▸ **What this exercise asks**
[1] In the passage on jurisdiction below, decide whether each statement agrees with it: (a) the letter of Administration was granted to the Appellant by the Area Customary Court of Delta State; (b) the Halsbury quotation says that a jurisdiction with no restriction imposed is limited; (c) the passage holds that jurisdiction should be examined when it is moved. Answer yes or no for each, and quote the deciding words of the passage.
[2] Write what comes next in the passage on jurisdiction below, picking up after its final sentence.

▸ **Extract to read**
::::

I have carefully and painstakingly read the arguments by the respective counsel on this issue number one and the judgment of the lower Court on which the appeal is predicated. The basic question for determination is whether having regard to the fact of this case, the High Court of Delta State has the power and jurisdiction to entertain and determine the suit by the 1st Respondent seeking among other declaratory relief, an order setting aside the letter of Administration granted to the Appellant by the Area Customary Court of Delta State on the 27th day of April 2005. In the main, the relevant ground of appeal and the issue are challenging the jurisdiction of the Delta State High Court. The question now is, what is jurisdiction In Vol. 10, Halsbury Law of England 4th Ed. Para 715, page 323, jurisdiction is given the following meaning
By jurisdiction, it is meant the authority which a Court has to decide matters that are litigated before it, or to take cognizance of mattes presented in a formal way for its decision. The limit of this authority are imposed by the statute, charter or commission under which the Court is constituted and may be extended or restricted by similar means. If no restriction is imposed, the jurisdiction is said to be unlimited. A limitation may be either as to the kind and nature of the action and matters of which the particular Court has cognizance or as to area over which the jurisdiction extends or it may partake of both these characteristic. See also the case of NATIONAL BANK OF NIGERIA LTD. V. JOHN AKINKUNMI SHOYOYE AND ANOR. (1977) LPELR 1948.

In my view, jurisdiction is the legal power or legal authority that enables a judge to enter into adjudication in a matter before him. It must be noted that jurisdiction should be examined not when it is moved but when the cause of action arose. Hence a Court is said to have original jurisdiction in a particular matter when that matter can be initiated before it and as a corollary, a Court is said to have appellate jurisdiction when it can only go into the matter on appeal after it had been adjudicated on by a Court of first instance. It follows, therefore, that where a Court takes upon itself to exercise power under jurisdiction which it does not possess, its decision is tantamount to nothing. Hence it is trite that what determine the jurisdiction of a Court is the claim of the plaintiff. See the following cases of MR. PETER OBI V. INDEPENDENT NATIONAL ELECTORAL COMMISSION & ORS. (2007) 11 NWLR (PT. 1046) 560; ADEYEMI & ORS. V. OPEYORI (1976) 9 AND 10 SC 31; BABALOLA V. OBAOKU-OTE (2005) 8 NWLR (PT. 927) 386; USMAN V. K.S.H.A. (2007) 11 NWLR (PT. 1044) P. 148. Let me say finally that jurisdiction is the blood that breathes life into an action in a Court of law.

Without jurisdiction, the action is rendered important and of no value. It will cease to have life and any attempt to resuscitate it without infusing blood into it would be a fruitless exercise.

::::

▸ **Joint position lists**
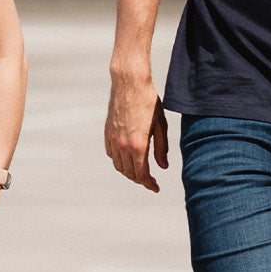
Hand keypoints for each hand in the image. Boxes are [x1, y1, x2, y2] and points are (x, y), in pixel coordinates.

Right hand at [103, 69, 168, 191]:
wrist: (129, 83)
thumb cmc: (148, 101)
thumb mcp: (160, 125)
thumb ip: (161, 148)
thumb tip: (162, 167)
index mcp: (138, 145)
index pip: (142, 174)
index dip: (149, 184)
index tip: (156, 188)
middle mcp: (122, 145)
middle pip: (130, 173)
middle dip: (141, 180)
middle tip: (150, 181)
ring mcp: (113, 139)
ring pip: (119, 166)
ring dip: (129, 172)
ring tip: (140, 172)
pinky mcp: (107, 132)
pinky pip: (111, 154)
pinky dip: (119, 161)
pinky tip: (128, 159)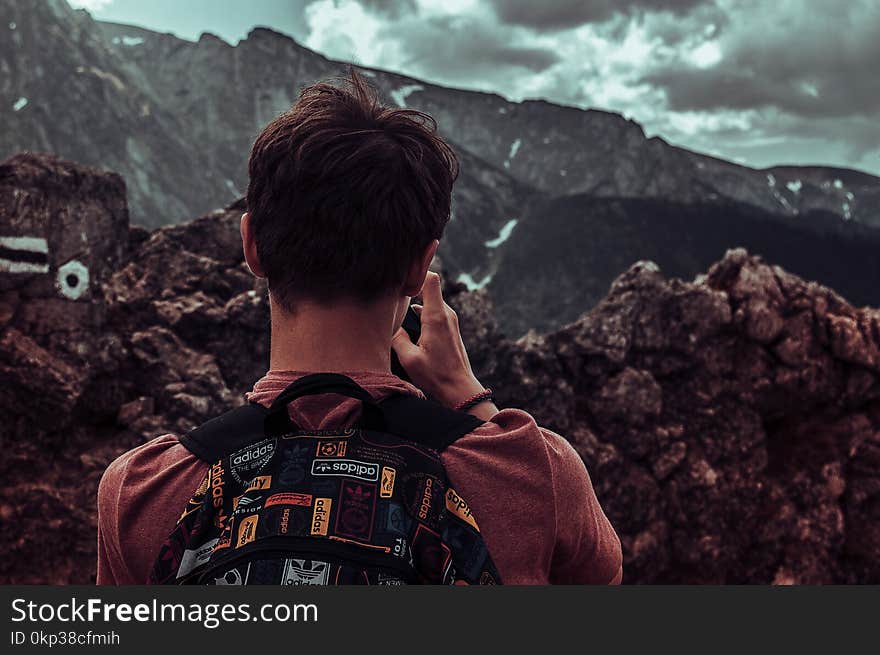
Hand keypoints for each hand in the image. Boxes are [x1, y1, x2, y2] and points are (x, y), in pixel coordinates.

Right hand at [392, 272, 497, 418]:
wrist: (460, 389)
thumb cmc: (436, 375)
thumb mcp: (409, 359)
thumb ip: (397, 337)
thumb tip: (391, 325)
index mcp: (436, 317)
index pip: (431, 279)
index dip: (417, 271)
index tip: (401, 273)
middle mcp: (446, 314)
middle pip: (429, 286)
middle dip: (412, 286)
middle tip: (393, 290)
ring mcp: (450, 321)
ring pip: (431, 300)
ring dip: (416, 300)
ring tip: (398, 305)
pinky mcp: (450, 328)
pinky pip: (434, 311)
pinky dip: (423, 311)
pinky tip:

::::

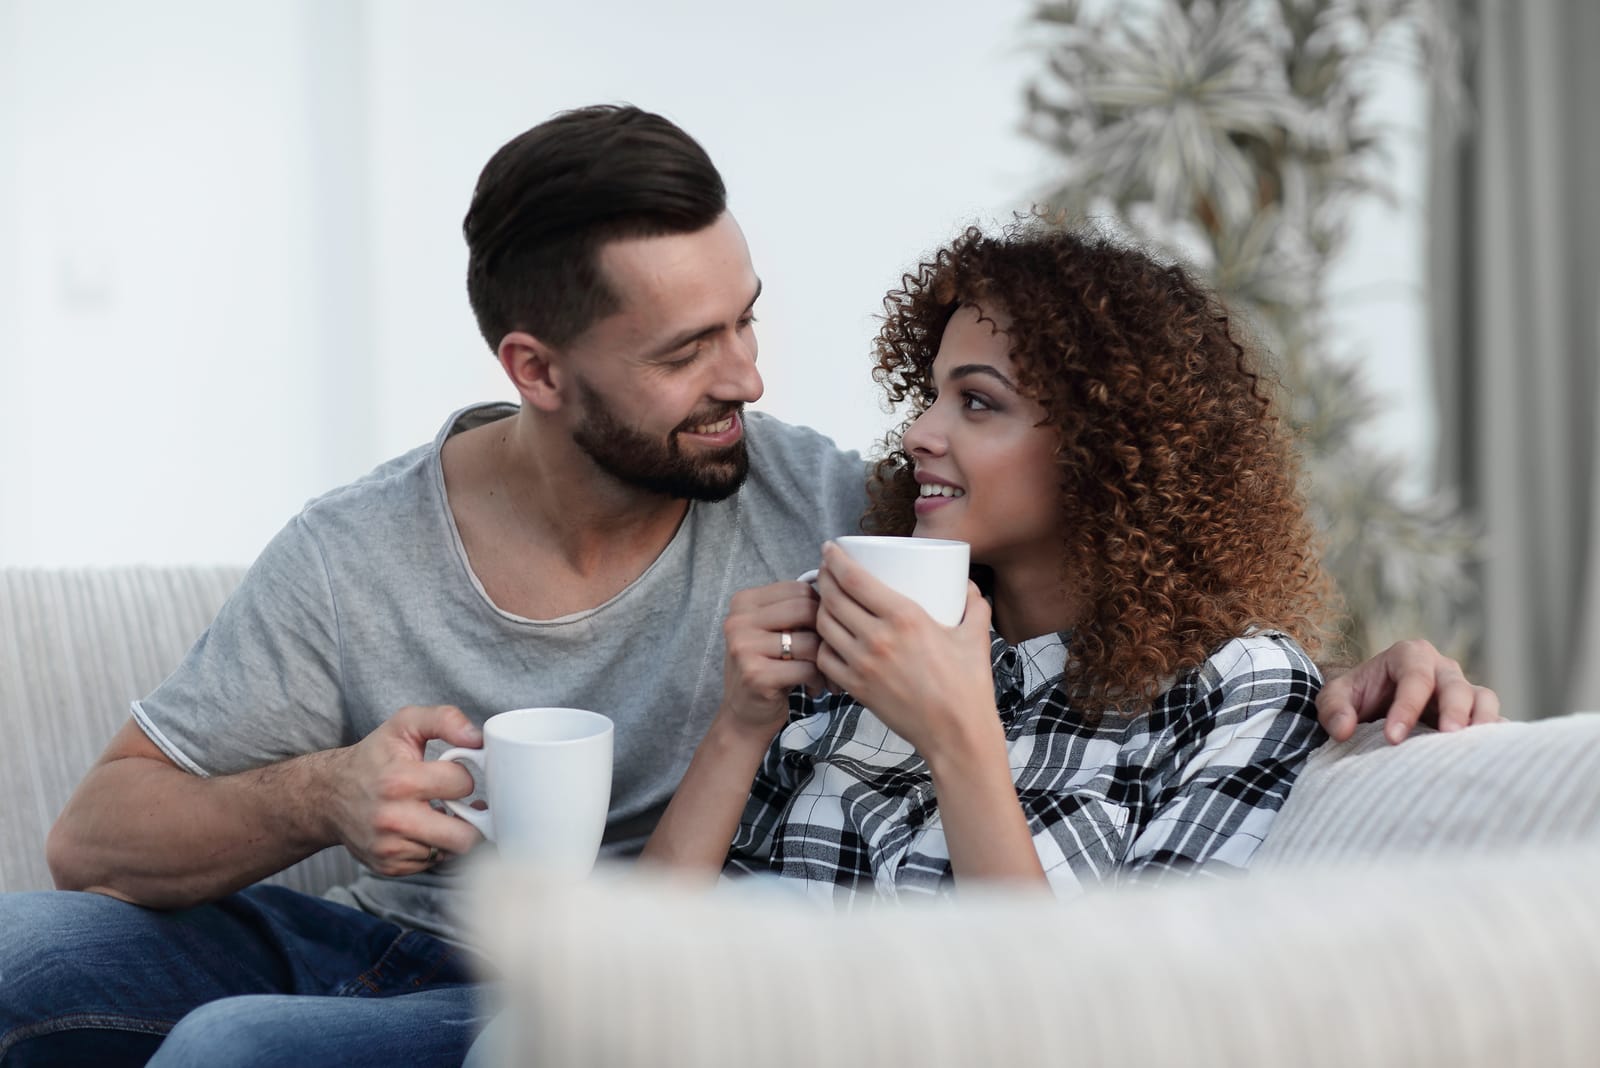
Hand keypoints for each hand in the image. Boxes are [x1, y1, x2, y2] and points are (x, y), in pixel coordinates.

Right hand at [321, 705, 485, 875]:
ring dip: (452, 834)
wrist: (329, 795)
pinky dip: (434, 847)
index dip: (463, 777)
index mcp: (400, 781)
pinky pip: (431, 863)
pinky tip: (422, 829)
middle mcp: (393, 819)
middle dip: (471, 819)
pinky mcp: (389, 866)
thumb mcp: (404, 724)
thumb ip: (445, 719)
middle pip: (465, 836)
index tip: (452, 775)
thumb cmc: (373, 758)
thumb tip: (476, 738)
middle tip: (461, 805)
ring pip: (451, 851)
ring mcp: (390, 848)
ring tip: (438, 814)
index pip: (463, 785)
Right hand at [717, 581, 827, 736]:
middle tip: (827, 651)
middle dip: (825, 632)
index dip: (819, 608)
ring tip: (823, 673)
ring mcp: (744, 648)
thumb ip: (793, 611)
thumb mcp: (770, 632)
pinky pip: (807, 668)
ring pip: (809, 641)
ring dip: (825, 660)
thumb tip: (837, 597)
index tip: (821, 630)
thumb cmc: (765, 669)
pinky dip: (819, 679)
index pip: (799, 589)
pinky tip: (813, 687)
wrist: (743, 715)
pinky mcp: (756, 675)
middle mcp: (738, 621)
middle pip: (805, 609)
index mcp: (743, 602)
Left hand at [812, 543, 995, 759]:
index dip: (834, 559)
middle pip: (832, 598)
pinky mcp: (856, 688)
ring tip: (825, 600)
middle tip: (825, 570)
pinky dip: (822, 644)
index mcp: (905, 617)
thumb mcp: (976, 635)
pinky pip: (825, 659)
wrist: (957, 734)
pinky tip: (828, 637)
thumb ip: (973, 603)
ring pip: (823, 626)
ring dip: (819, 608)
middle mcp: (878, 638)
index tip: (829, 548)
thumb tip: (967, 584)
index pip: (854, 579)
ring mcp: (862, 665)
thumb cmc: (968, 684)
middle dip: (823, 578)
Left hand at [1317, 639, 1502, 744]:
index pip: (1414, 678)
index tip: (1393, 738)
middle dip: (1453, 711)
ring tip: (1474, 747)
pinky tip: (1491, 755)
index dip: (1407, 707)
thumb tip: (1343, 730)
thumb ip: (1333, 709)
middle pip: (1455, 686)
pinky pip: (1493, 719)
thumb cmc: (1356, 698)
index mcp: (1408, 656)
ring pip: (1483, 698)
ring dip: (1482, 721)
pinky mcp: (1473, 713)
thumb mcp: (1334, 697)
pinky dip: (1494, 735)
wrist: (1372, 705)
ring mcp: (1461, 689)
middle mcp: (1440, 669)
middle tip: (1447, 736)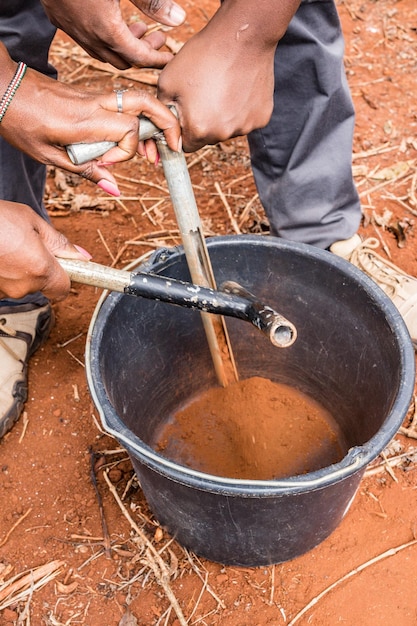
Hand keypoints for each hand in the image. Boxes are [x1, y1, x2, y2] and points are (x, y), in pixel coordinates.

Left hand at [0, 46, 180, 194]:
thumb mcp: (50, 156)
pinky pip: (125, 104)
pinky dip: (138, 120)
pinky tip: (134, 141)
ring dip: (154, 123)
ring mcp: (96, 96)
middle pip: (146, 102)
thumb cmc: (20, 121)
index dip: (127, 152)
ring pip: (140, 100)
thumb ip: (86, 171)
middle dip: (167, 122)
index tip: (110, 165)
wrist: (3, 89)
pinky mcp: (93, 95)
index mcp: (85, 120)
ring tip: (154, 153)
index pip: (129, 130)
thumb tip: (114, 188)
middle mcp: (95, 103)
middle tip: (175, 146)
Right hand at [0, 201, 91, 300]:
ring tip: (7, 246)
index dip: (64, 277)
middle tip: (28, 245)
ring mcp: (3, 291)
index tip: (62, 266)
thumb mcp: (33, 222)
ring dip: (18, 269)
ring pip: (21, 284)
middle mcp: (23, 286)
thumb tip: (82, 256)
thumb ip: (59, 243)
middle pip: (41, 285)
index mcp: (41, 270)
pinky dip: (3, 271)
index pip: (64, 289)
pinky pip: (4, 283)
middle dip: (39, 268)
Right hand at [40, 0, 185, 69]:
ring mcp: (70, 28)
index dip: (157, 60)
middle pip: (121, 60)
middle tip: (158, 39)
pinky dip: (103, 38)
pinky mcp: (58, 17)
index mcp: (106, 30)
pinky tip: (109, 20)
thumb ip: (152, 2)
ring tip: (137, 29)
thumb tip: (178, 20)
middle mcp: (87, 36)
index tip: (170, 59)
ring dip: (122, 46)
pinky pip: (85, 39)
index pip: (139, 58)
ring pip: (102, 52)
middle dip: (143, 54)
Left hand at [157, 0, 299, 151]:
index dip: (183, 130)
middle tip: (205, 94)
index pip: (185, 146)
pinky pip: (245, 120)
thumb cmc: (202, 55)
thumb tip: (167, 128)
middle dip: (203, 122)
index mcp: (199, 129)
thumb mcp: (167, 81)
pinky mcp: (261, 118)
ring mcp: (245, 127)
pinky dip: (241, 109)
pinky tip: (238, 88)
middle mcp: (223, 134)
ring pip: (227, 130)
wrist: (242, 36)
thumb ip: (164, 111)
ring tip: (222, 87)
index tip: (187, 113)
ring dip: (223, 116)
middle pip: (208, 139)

::::

▸ **Answers by task**
[1]
(a) Yes: "the letter of Administration granted to the Appellant by the Area Customary Court of Delta State on the 27th day of April 2005"
(b) No: "If no restriction is imposed, the jurisdiction is said to be unlimited."
(c) No: "jurisdiction should be examined not when it is moved but when the cause of action arose"

[2]
Having said these and bearing in mind the fact of this appeal wherein both the Appellant and the Respondent at different time approached two different customary Court sought and was granted letters of administration in respect of the intestate estate of late Prince Anthony Ziregbe on 27th April, 2005 and 25th February, 2004 respectively. Record has it that the letter of administration granted to the Respondent on 25th February, 2004 was revoked by the Area Customary Court on 2nd June 2005 and hence the action by the Respondent before the Delta State High Court seeking for the reliefs herein before set out. I have considered the argument of counsel herein before reproduce and the powers of the High Court of a State as provided for under Section 272(1) and (2) of the Constitution of the Federal Republic of Nigeria 1999 which states:
S.272(1)  Subject to the provision of S.251 and other provisions of this Constitution, the High Court of a State shall have jurisdiction to hear and determine any civil proceedings in which the existence or extent of a legal right, power, duty, liability, privilege, interest, obligation or claim is in issue or to hear and determine any criminal proceedings involving or relating to any penalty, forfeiture, punishment or other liability in respect of an offence committed by any person.
S.272(2) – The reference to civil or criminal proceedings in this section includes a reference to the proceedings which originate in the High Court of a State and those which are brought before the High Court to be dealt with by the Court in the exercise of its appellate or supervisory jurisdiction.
At this point, I consider it apt to reproduce the enabling law of the Customary Court of Delta State. This is provided for under Section 20(1) of the Customary Court of Appeal Law of Delta State Cap C25, Laws of Delta State. It states thus:
S.20(1)  The jurisdiction and powers of a Customary Court in civil cases and matters shall be as set out in the first schedule to the law.

Under item 5 of the First Schedule, the jurisdiction of the Area Customary Court is therein prescribed. I herein under reproduce the provision.
The jurisdiction of the Area Customary Court is unlimited in respect of:
Inheritance upon intestacy under customary law and grant of power to administer the estate on intestacy under customary law.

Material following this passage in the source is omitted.